> _COSA DEVI FARE_
Puoi riportare alla lettera il brano sulla squalifica antidoping della Wada, tutto da "Sostanzialmente, quattro anni" fino a "campioni a sbafo."?

> _BRANO ESTRATTO_
Il regalo di Natale è arrivato con qualche giorno di anticipo. Ce l’ha impacchettato la Wada, l’agenzia mondiale antidoping. Personalmente, non è esattamente quello che desideravo, ma bisogna sapersi accontentare: sognavo la radiazione dopo il primo doping accertato, sono arrivati quattro anni.
Non è per spirito forcaiolo che sognavo la radiazione. C’erano dei motivi seri. Il primo: in situazioni di tremenda emergenza, servono norme di emergenza. Avrei lasciato aperta soltanto una porta: la possibilità di cambiare la radiazione in una squalifica comunque pesante nel caso in cui il condannato rivelasse nomi e circostanze in grado di abbattere un giro di truffatori. E poi il secondo motivo: con la radiazione, ci leveremmo dalle scatole i loschi figuri per sempre, senza rischiare di ritrovarceli qualche anno dopo magari sulle ammiraglie o nei ruoli tecnici di qualche federazione.
Niente da fare: resterà tutto un sogno. Dobbiamo accettare la soluzione trovata dalla Wada, trovata lottando contro le resistenze di tante federazioni e di tanti Stati. Quattro anni dopo il primo caso conclamato. Comunque non è per niente male. Si comincia a ragionare.
Sostanzialmente, quattro anni sono un periodo adeguato per rendere molto, molto difficile il ritorno di un atleta ai massimi livelli. Per quanto l’individuo possa tenersi in esercizio infiltrandosi nelle gran fondo con barba e occhiali finti, è dura per chiunque tenere il fisico allenato in un certo modo per così tanto tempo. E comunque, è dura anche non incassare stipendi per quarantotto mesi: a meno che un tizio non abbia messo da parte milioni e milioni truffando in precedenza, presto o tardi c’è sempre una moglie o una madre che prende per le orecchie il lenone e gli dice chiaro e tondo di levarsi la bicicletta dalla testa, vai a lavorare che qui non abbiamo più bisogno di campioni a sbafo.

> _DATI ARCHIVIATI_
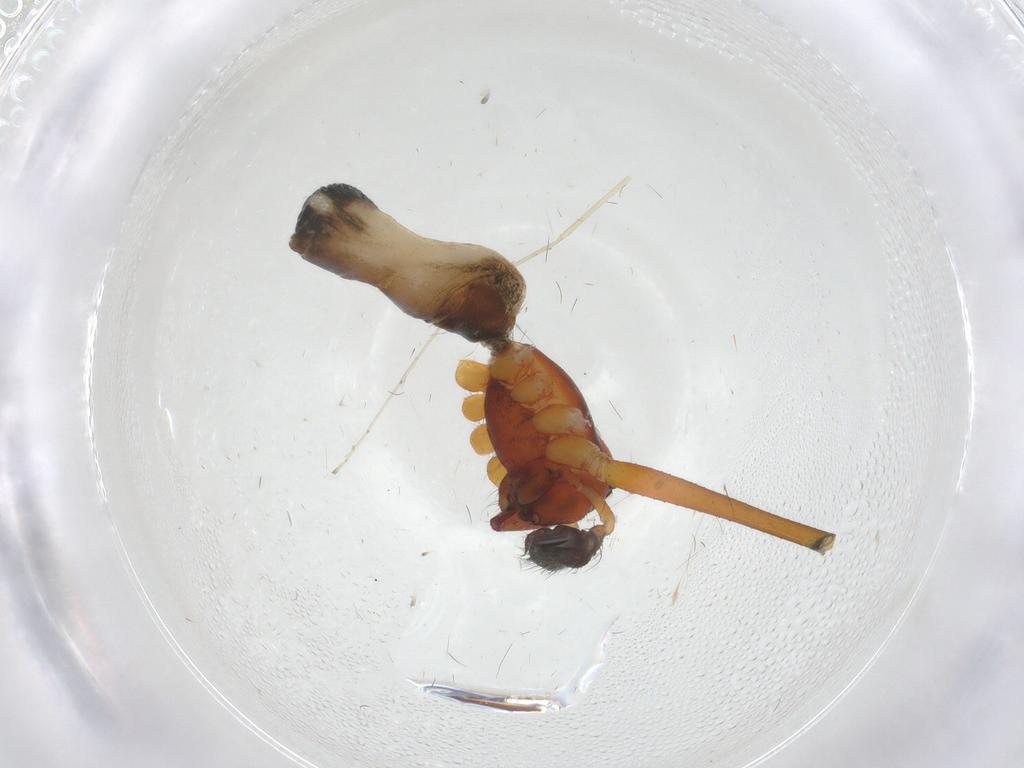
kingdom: Animalia
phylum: Arthropoda
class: Arachnida
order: Araneae
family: Linyphiidae
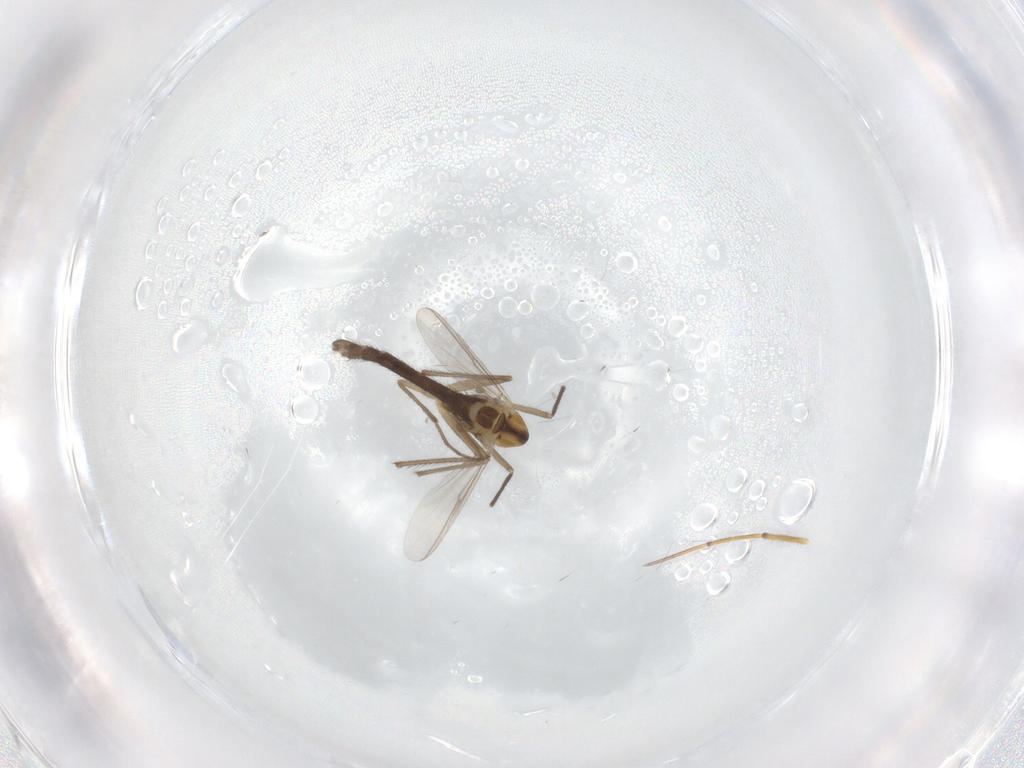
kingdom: Animalia
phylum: Arthropoda
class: Insecta
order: Diptera
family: Chironomidae
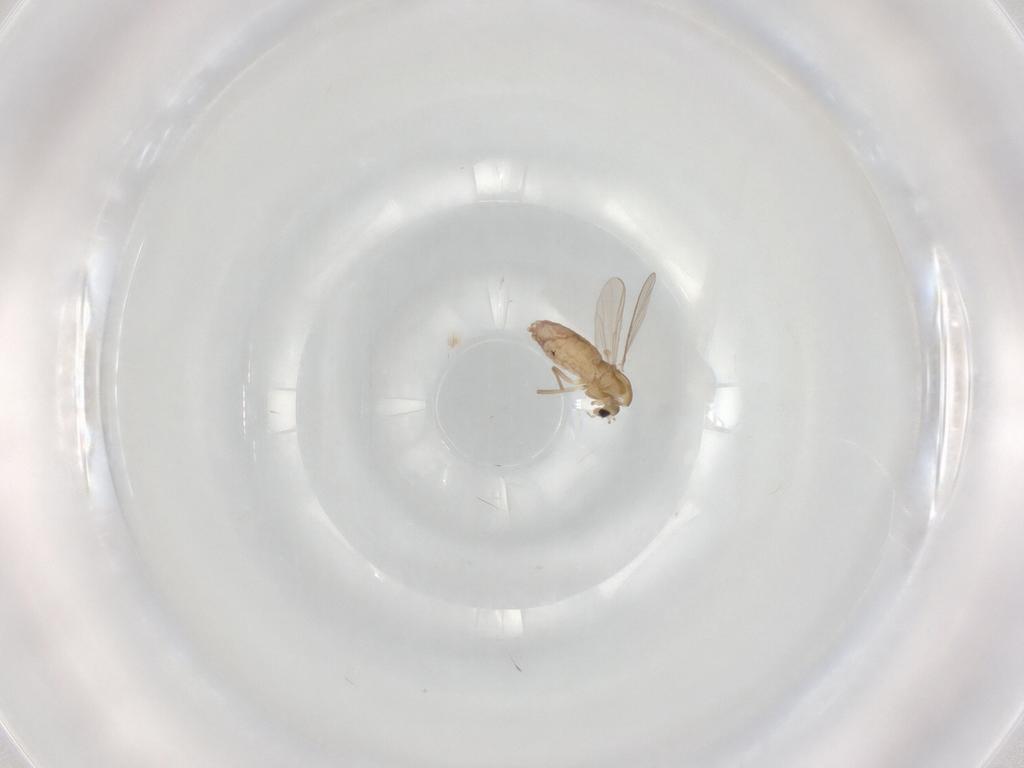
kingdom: Animalia
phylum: Arthropoda
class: Insecta
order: Diptera
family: Chironomidae
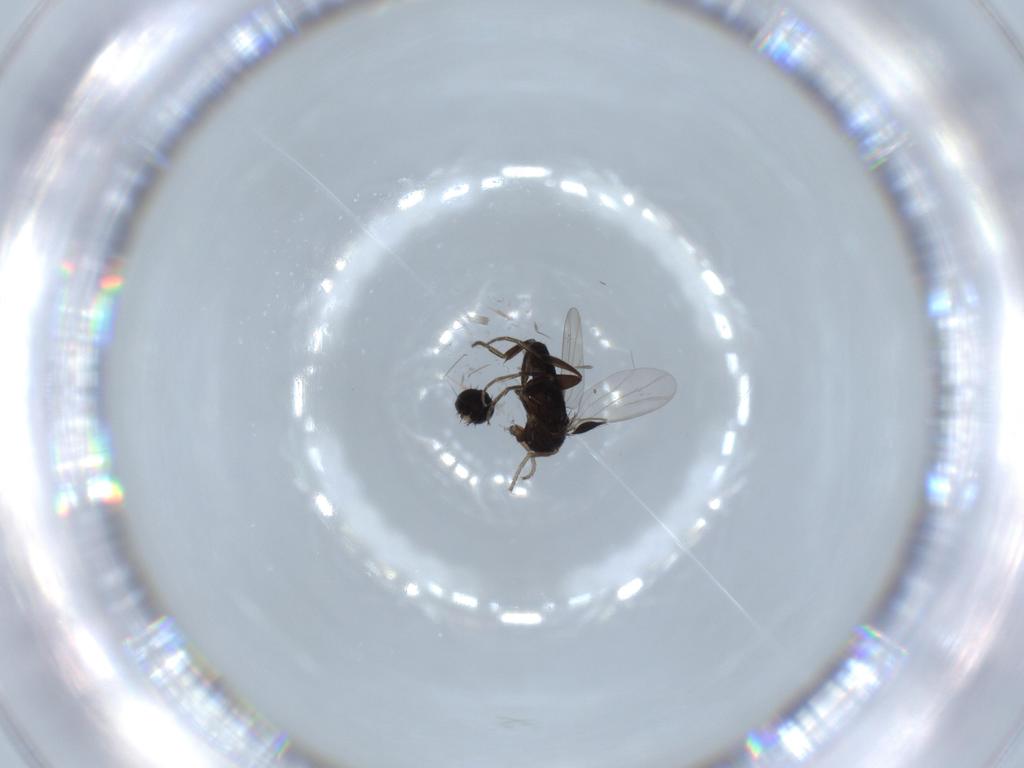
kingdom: Animalia
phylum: Arthropoda
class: Insecta
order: Diptera
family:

> _RISULTATO FINALE_
Sostanzialmente, quattro anni sono un periodo adeguato per rendere molto, molto difficile il ritorno di un atleta ai massimi livelli. Per quanto l’individuo possa tenersi in esercizio infiltrandosi nelle gran fondo con barba e occhiali finti, è dura per chiunque tenere il fisico allenato in un certo modo per così tanto tempo. E comunque, è dura anche non incassare stipendi per quarantotto mesi: a meno che un tizio non abbia messo da parte milioni e milioni truffando in precedenza, presto o tardi c’è sempre una moglie o una madre che prende per le orecchie il lenone e gli dice chiaro e tondo di levarsi la bicicletta dalla testa, vai a lavorare che qui non abbiamo più bisogno di campioni a sbafo.